Text segment –
I have never lubed the beam on my Huskee 35-ton. The rest is all RTFM, LOL!

Check hydraulic fluid reservoir dipstick to ensure TSC added enough fluid. If not, stop byTSC and they should give you enough (free) to get it into proper operating range.

Follow procedure in manual for initial purging of air from hydraulic system. Do this after transporting to your destination.

Topping off shouldn't be necessary. Check fluid level before each use. Add fluid if needed.

On these new engines, always run at full throttle to ensure proper lubrication and cooling.

Change engine oil and hydraulic filter as specified in manual.

I don't change hydraulic fluid unless it's dirty or cloudy (moisture).


----------



## triptester (Dec 15, 2012)

Do not use oil or grease on the beam , it will collect dirt and grime increasing wear. Do not overfill the hydraulic tank it needs room for fluid expansion.


----------



## bogydave (Dec 15, 2012)

Warm it up then run at full throttle or just a hair below.

Never lubed the beam, will collect dirt/dust , get sticky  & wear faster. Just keep it clean

Watch the finger pinching  folding tongue stand.

Have fun.


----------



## swagler85 (Dec 15, 2012)

I was told to change oil after first few hours of use.  A note o that is there is two places to drain oil on that engine. I spent the first ten minutes pissed off cause I couldn't get the plug out. Then realized there is another one under the mounting plate. Quite a aha moment.

Source information –
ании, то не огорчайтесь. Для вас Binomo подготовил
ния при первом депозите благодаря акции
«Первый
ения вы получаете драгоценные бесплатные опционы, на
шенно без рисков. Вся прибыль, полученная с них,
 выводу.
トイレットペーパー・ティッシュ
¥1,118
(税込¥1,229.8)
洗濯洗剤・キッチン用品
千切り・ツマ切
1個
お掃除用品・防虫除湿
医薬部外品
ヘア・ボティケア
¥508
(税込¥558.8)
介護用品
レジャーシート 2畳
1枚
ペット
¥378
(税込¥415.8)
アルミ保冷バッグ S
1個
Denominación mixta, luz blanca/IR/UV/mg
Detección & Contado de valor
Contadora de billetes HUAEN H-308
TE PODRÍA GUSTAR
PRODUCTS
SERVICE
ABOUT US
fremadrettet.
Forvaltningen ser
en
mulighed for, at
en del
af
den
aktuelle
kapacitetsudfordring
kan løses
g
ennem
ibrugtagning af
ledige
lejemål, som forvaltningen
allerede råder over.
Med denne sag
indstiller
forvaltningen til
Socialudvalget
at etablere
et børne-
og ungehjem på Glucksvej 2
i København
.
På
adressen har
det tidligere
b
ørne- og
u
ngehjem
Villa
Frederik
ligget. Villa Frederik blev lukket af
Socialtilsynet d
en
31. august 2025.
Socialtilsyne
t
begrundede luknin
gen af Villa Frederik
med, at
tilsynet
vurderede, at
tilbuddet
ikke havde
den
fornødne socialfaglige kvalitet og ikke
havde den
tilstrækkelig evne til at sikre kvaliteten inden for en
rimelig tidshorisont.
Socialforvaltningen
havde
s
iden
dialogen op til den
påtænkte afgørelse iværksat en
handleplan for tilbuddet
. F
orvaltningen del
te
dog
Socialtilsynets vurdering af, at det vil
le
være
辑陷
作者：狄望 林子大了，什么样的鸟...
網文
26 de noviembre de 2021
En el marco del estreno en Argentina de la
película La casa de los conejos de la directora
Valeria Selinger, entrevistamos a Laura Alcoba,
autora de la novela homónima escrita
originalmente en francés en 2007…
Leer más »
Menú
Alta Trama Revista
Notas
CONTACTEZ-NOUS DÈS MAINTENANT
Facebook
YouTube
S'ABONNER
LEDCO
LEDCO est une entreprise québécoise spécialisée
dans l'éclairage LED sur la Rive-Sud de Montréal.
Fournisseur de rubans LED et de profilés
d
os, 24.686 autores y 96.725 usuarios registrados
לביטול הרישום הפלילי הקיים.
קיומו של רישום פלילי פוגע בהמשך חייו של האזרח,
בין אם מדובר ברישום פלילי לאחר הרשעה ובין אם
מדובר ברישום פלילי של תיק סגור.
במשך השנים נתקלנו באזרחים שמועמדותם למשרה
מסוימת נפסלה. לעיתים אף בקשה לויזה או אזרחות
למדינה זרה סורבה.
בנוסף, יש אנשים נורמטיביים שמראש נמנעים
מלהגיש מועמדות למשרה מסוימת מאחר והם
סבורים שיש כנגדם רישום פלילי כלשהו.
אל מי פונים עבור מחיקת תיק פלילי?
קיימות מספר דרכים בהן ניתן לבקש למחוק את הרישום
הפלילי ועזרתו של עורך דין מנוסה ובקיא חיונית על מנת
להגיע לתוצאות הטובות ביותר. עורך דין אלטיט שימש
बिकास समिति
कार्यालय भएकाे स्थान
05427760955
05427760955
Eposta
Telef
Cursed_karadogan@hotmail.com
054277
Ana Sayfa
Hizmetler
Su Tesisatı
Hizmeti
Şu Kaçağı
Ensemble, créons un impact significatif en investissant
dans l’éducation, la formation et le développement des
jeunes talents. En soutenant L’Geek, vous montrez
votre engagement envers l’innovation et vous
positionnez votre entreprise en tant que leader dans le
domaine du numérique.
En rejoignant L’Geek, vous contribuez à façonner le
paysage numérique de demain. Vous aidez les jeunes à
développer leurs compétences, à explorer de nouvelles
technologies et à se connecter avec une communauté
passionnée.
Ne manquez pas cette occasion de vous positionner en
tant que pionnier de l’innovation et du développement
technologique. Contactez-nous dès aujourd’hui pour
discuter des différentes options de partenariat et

Tasks for this exercise –
• 1. From the log splitter thread, return the stretch from "Topping off shouldn't" through "triptester (Dec 15, 2012)", copied word for word.
• 2. Answer these questions from the log splitter thread:
(a) What brand and tonnage of splitter does the first poster say they own?
(b) According to triptester, why should the hydraulic tank not be overfilled?
(c) Where was the second oil drain plug that swagler85 found?

Task-by-task solutions –
• 1.
Topping off shouldn't be necessary. Check fluid level before each use. Add fluid if needed.

On these new engines, always run at full throttle to ensure proper lubrication and cooling.

Change engine oil and hydraulic filter as specified in manual.

I don't change hydraulic fluid unless it's dirty or cloudy (moisture).


----------



## triptester (Dec 15, 2012)

• 2.
(a) A Huskee 35-ton.
(b) It needs room for fluid expansion.
(c) Under the mounting plate.